● BRIEF 1
Transcribe the part of the stapled-peptide passage starting with "In a clever" and going on through "phase 1 testing.".
● BRIEF 2
According to the stapled-peptide passage, which conditions is Aileron looking at treating with its other stapled-peptide candidates?
● BRIEF 3
In the stapled-peptide passage, how much money did Aileron Therapeutics secure to advance its lead drug into phase 1 testing?

As potential therapeutics, peptides offer many advantages over existing technologies, such as greater specificity than small-molecule drugs. And their small size, typically fewer than 50 amino acids, allows these protein fragments to be made cheaply and taken as pills—something that can't be done with large antibodies and most other biologics. Yet, peptides, in their native state, have an Achilles' heel: they remain prone to unraveling, which leads to their degradation by the cell's clean-up enzymes.

In a clever workaround, a Cambridge, Massachusetts–based startup has come up with a way to lock peptides into certain shapes by introducing chemical 'staples' into their amino acid backbones. And last month, the company, Aileron Therapeutics, announced that it had secured the $12 million it needs to advance its lead stapled-peptide drug into phase 1 testing.

“The clinical trial announcement is great news for the field,” says David Lane, chief scientist at A*STAR in Singapore who also works on stapled-peptide technologies. “This is a new class of potential medicine, and the trial will hopefully establish that they are safe and effective in man.”

The Aileron drug, known as ALRN-5281, is designed to boost the release of human growth hormone in people with rare endocrine disorders. Preclinical data for ALRN-5281, which could replace frequent injections of synthetic hormones, will be presented publicly for the first time later this month at a conference in Japan. Meanwhile, Aileron is also looking at other stapled-peptide candidates for treating cancer, inflammation and various metabolic disorders. Last year, for example, Aileron cofounder Loren Walensky, of the Dana-Farber Cancer Institute in Boston, published a report describing how treatment with a stapled peptide designed to modulate the B-cell lymphoma 2 (BCL-2) pathway led to remission in a mouse model of leukemia (J. Clin. Invest. 122, 2018–2031, 2012).

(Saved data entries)
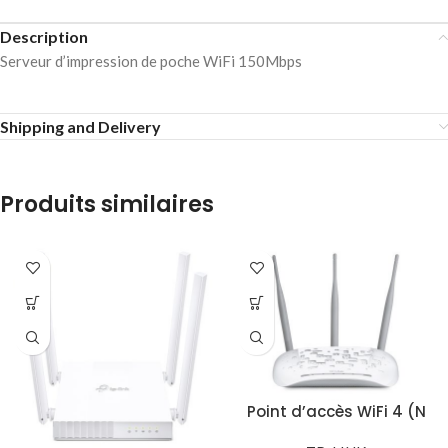
Description
Serveur d’impression de poche WiFi 150Mbps
Shipping and Delivery
Produits similaires
Point d’accès WiFi 4 (N
300 Mbps) – TL-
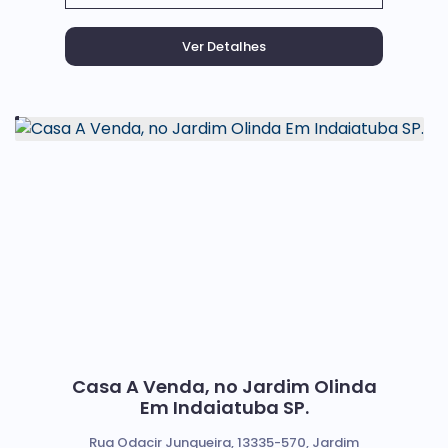
Casa A Venda, no Jardim Olinda
Em Indaiatuba SP.
Rua Odacir Junqueira, 13335-570, Jardim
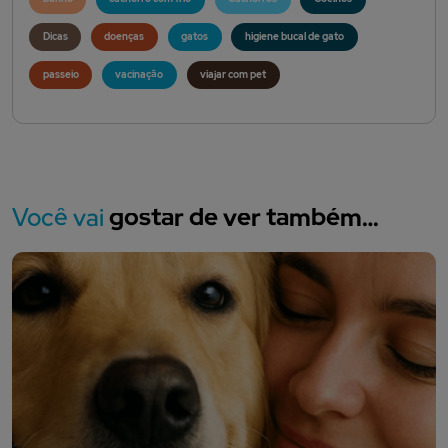
Dicas
doenças
gatos
higiene bucal de gato
passeio
vacinação
viajar com pet
Você vai
gostar de ver também…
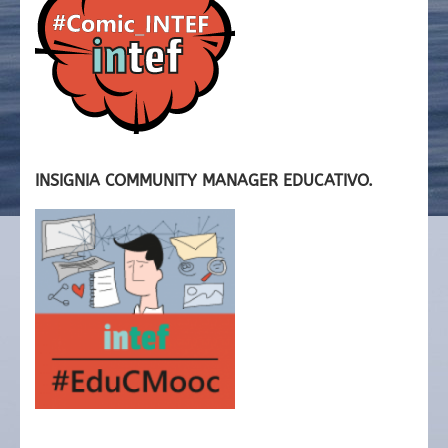
INSIGNIA COMMUNITY MANAGER EDUCATIVO.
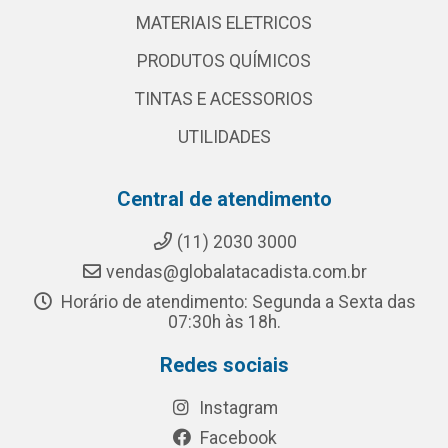
MATERIAIS ELETRICOS
PRODUTOS QUÍMICOS
TINTAS E ACESSORIOS
UTILIDADES
Central de atendimento
(11) 2030 3000
vendas@globalatacadista.com.br
Horário de atendimento: Segunda a Sexta das
07:30h às 18h.
Redes sociais
Instagram
Facebook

● RESPONSE 1
In a clever workaround, a Cambridge, Massachusetts–based startup has come up with a way to lock peptides into certain shapes by introducing chemical 'staples' into their amino acid backbones. And last month, the company, Aileron Therapeutics, announced that it had secured the $12 million it needs to advance its lead stapled-peptide drug into phase 1 testing.

● RESPONSE 2
- Cancer
- Inflammation
- Various metabolic disorders

● RESPONSE 3
$12 million.